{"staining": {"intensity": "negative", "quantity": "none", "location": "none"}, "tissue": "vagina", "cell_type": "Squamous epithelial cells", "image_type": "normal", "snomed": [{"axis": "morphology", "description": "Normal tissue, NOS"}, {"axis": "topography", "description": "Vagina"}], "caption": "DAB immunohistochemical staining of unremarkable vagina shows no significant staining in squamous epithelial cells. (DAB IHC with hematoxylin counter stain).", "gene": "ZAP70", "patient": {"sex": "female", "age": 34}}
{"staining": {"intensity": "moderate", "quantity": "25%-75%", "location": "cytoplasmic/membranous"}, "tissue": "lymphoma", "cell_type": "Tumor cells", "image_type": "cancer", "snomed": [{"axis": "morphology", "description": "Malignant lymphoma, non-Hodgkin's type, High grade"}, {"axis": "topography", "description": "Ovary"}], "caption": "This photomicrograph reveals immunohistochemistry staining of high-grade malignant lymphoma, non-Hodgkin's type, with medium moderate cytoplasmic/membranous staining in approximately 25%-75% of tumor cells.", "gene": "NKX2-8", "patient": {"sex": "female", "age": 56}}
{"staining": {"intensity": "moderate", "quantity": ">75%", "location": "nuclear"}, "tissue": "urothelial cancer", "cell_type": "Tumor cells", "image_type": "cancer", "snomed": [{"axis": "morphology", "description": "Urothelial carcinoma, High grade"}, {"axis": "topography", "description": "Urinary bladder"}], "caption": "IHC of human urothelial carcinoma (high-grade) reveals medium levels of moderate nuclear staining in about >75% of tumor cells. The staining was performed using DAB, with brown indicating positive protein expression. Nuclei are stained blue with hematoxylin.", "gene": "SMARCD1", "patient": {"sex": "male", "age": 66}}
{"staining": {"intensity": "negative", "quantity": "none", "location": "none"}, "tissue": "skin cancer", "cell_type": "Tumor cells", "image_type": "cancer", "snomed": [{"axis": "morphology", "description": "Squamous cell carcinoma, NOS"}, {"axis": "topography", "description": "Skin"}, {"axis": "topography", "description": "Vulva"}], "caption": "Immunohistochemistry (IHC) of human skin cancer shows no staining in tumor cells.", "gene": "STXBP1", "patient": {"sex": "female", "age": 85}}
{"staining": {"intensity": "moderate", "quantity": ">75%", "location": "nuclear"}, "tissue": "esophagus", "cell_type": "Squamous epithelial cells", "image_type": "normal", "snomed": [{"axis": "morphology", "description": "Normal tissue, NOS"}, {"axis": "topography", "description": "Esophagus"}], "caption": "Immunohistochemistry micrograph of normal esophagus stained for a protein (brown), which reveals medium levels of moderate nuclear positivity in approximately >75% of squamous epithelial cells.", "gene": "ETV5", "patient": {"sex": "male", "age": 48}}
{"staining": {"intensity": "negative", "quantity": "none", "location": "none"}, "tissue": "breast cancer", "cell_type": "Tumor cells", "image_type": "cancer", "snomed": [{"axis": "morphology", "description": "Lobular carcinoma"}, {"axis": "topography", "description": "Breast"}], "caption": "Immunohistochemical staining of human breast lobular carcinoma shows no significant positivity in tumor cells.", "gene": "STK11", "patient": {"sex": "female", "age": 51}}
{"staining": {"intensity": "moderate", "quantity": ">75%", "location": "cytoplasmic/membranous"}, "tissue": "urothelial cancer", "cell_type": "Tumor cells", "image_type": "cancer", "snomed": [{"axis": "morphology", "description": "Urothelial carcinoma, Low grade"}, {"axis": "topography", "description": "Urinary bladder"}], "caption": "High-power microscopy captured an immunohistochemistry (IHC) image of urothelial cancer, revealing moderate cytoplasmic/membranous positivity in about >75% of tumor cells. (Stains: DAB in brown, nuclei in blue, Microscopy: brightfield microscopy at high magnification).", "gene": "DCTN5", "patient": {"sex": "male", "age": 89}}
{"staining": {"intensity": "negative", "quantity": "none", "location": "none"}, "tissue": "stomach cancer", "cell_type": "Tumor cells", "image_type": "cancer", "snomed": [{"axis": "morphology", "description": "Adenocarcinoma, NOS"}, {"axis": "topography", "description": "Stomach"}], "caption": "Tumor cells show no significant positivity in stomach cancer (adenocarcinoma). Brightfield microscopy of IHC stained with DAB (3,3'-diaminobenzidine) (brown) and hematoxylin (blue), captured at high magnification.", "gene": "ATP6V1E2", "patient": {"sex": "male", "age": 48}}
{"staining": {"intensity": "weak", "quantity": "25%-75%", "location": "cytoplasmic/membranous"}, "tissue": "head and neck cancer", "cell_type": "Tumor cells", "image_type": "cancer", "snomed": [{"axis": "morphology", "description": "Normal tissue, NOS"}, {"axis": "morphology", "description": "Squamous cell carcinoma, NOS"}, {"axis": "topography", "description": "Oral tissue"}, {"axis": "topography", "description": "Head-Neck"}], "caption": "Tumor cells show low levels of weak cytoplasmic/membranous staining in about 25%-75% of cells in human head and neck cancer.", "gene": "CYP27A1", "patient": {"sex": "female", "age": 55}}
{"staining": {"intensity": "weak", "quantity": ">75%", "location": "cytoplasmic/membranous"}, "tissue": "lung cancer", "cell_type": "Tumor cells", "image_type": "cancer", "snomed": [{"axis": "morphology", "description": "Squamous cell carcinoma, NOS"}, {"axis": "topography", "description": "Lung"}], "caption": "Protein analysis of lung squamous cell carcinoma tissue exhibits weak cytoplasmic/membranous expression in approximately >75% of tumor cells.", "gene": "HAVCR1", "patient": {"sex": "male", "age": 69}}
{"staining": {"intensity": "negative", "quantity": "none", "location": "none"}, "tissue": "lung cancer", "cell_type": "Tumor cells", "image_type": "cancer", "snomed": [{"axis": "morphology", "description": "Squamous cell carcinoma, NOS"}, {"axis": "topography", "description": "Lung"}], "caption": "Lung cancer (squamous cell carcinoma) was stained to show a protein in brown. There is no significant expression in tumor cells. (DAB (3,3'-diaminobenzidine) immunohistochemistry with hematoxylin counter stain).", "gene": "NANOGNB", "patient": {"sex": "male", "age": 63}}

■ ■ ■ ■ ■ ■ ■

Work instruction:
Set down the material exactly, keeping every line.

Exercise solution:
{"staining": {"intensity": "negative", "quantity": "none", "location": "none"}, "tissue": "vagina", "cell_type": "Squamous epithelial cells", "image_type": "normal", "snomed": [{"axis": "morphology", "description": "Normal tissue, NOS"}, {"axis": "topography", "description": "Vagina"}], "caption": "DAB immunohistochemical staining of unremarkable vagina shows no significant staining in squamous epithelial cells. (DAB IHC with hematoxylin counter stain).", "gene": "ZAP70", "patient": {"sex": "female", "age": 34}}
{"staining": {"intensity": "moderate", "quantity": "25%-75%", "location": "cytoplasmic/membranous"}, "tissue": "lymphoma", "cell_type": "Tumor cells", "image_type": "cancer", "snomed": [{"axis": "morphology", "description": "Malignant lymphoma, non-Hodgkin's type, High grade"}, {"axis": "topography", "description": "Ovary"}], "caption": "This photomicrograph reveals immunohistochemistry staining of high-grade malignant lymphoma, non-Hodgkin's type, with medium moderate cytoplasmic/membranous staining in approximately 25%-75% of tumor cells.", "gene": "NKX2-8", "patient": {"sex": "female", "age": 56}}
{"staining": {"intensity": "moderate", "quantity": ">75%", "location": "nuclear"}, "tissue": "urothelial cancer", "cell_type": "Tumor cells", "image_type": "cancer", "snomed": [{"axis": "morphology", "description": "Urothelial carcinoma, High grade"}, {"axis": "topography", "description": "Urinary bladder"}], "caption": "IHC of human urothelial carcinoma (high-grade) reveals medium levels of moderate nuclear staining in about >75% of tumor cells. The staining was performed using DAB, with brown indicating positive protein expression. Nuclei are stained blue with hematoxylin.", "gene": "SMARCD1", "patient": {"sex": "male", "age": 66}}
{"staining": {"intensity": "negative", "quantity": "none", "location": "none"}, "tissue": "skin cancer", "cell_type": "Tumor cells", "image_type": "cancer", "snomed": [{"axis": "morphology", "description": "Squamous cell carcinoma, NOS"}, {"axis": "topography", "description": "Skin"}, {"axis": "topography", "description": "Vulva"}], "caption": "Immunohistochemistry (IHC) of human skin cancer shows no staining in tumor cells.", "gene": "STXBP1", "patient": {"sex": "female", "age": 85}}
{"staining": {"intensity": "moderate", "quantity": ">75%", "location": "nuclear"}, "tissue": "esophagus", "cell_type": "Squamous epithelial cells", "image_type": "normal", "snomed": [{"axis": "morphology", "description": "Normal tissue, NOS"}, {"axis": "topography", "description": "Esophagus"}], "caption": "Immunohistochemistry micrograph of normal esophagus stained for a protein (brown), which reveals medium levels of moderate nuclear positivity in approximately >75% of squamous epithelial cells.", "gene": "ETV5", "patient": {"sex": "male", "age": 48}}
{"staining": {"intensity": "negative", "quantity": "none", "location": "none"}, "tissue": "breast cancer", "cell_type": "Tumor cells", "image_type": "cancer", "snomed": [{"axis": "morphology", "description": "Lobular carcinoma"}, {"axis": "topography", "description": "Breast"}], "caption": "Immunohistochemical staining of human breast lobular carcinoma shows no significant positivity in tumor cells.", "gene": "STK11", "patient": {"sex": "female", "age": 51}}
{"staining": {"intensity": "moderate", "quantity": ">75%", "location": "cytoplasmic/membranous"}, "tissue": "urothelial cancer", "cell_type": "Tumor cells", "image_type": "cancer", "snomed": [{"axis": "morphology", "description": "Urothelial carcinoma, Low grade"}, {"axis": "topography", "description": "Urinary bladder"}], "caption": "High-power microscopy captured an immunohistochemistry (IHC) image of urothelial cancer, revealing moderate cytoplasmic/membranous positivity in about >75% of tumor cells. (Stains: DAB in brown, nuclei in blue, Microscopy: brightfield microscopy at high magnification).", "gene": "DCTN5", "patient": {"sex": "male", "age": 89}}
{"staining": {"intensity": "negative", "quantity": "none", "location": "none"}, "tissue": "stomach cancer", "cell_type": "Tumor cells", "image_type": "cancer", "snomed": [{"axis": "morphology", "description": "Adenocarcinoma, NOS"}, {"axis": "topography", "description": "Stomach"}], "caption": "Tumor cells show no significant positivity in stomach cancer (adenocarcinoma). Brightfield microscopy of IHC stained with DAB (3,3'-diaminobenzidine) (brown) and hematoxylin (blue), captured at high magnification.", "gene": "ATP6V1E2", "patient": {"sex": "male", "age": 48}}
{"staining": {"intensity": "weak", "quantity": "25%-75%", "location": "cytoplasmic/membranous"}, "tissue": "head and neck cancer", "cell_type": "Tumor cells", "image_type": "cancer", "snomed": [{"axis": "morphology", "description": "Normal tissue, NOS"}, {"axis": "morphology", "description": "Squamous cell carcinoma, NOS"}, {"axis": "topography", "description": "Oral tissue"}, {"axis": "topography", "description": "Head-Neck"}], "caption": "Tumor cells show low levels of weak cytoplasmic/membranous staining in about 25%-75% of cells in human head and neck cancer.", "gene": "CYP27A1", "patient": {"sex": "female", "age": 55}}
{"staining": {"intensity": "weak", "quantity": ">75%", "location": "cytoplasmic/membranous"}, "tissue": "lung cancer", "cell_type": "Tumor cells", "image_type": "cancer", "snomed": [{"axis": "morphology", "description": "Squamous cell carcinoma, NOS"}, {"axis": "topography", "description": "Lung"}], "caption": "Protein analysis of lung squamous cell carcinoma tissue exhibits weak cytoplasmic/membranous expression in approximately >75% of tumor cells.", "gene": "HAVCR1", "patient": {"sex": "male", "age": 69}}
{"staining": {"intensity": "negative", "quantity": "none", "location": "none"}, "tissue": "lung cancer", "cell_type": "Tumor cells", "image_type": "cancer", "snomed": [{"axis": "morphology", "description": "Squamous cell carcinoma, NOS"}, {"axis": "topography", "description": "Lung"}], "caption": "Lung cancer (squamous cell carcinoma) was stained to show a protein in brown. There is no significant expression in tumor cells. (DAB (3,3'-diaminobenzidine) immunohistochemistry with hematoxylin counter stain).", "gene": "NANOGNB", "patient": {"sex": "male", "age": 63}}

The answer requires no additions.